[[ Input material open ]]

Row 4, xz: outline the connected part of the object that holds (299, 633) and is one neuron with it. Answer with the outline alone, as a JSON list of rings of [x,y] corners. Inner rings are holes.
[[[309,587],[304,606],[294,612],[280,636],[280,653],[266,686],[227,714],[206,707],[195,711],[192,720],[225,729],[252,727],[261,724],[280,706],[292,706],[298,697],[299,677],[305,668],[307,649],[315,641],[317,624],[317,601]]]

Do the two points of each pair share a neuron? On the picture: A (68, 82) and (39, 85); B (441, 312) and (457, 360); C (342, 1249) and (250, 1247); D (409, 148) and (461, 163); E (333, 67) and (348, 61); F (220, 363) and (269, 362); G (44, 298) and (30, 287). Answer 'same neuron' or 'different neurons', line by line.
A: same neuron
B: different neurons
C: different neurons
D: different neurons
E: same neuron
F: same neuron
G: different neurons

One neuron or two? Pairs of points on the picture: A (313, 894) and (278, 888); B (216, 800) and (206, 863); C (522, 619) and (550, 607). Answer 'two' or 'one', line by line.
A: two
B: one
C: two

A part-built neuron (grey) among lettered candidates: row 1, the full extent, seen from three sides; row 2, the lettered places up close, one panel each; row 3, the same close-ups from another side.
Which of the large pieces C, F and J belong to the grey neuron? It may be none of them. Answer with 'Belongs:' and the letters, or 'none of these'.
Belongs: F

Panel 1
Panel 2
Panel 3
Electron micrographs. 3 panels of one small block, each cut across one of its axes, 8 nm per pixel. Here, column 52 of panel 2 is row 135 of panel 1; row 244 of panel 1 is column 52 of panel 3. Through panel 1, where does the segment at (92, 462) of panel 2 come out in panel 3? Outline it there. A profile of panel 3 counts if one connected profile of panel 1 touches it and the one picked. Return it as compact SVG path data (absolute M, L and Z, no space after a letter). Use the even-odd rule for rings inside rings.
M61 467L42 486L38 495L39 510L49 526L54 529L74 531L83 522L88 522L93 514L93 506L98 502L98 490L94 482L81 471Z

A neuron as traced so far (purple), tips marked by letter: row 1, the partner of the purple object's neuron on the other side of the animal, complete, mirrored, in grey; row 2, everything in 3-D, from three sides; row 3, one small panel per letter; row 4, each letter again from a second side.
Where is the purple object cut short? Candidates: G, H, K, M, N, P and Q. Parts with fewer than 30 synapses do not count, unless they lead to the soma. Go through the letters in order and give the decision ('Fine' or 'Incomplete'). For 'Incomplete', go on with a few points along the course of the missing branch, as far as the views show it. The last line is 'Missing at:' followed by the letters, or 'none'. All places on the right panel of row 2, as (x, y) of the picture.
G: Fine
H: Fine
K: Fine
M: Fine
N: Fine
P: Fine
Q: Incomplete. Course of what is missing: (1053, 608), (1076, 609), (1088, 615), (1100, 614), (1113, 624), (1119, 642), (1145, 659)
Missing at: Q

[[ Input material closed ]]

→ **What needs to be done**
For this exercise, output exactly the lines above from the line with "Do the two points" to the line with "A part-built neuron", counting both, and leave out the rest.

→ **Result of this exercise**
Do the two points of each pair share a neuron? On the picture: A (68, 82) and (39, 85); B (441, 312) and (457, 360); C (342, 1249) and (250, 1247); D (409, 148) and (461, 163); E (333, 67) and (348, 61); F (220, 363) and (269, 362); G (44, 298) and (30, 287). Answer 'same neuron' or 'different neurons', line by line.
A: same neuron
B: different neurons
C: different neurons
D: different neurons
E: same neuron
F: same neuron
G: different neurons

One neuron or two? Pairs of points on the picture: A (313, 894) and (278, 888); B (216, 800) and (206, 863); C (522, 619) and (550, 607). Answer 'two' or 'one', line by line.
A: two
B: one
C: two

A part-built neuron (grey) among lettered candidates: row 1, the full extent, seen from three sides; row 2, the lettered places up close, one panel each; row 3, the same close-ups from another side.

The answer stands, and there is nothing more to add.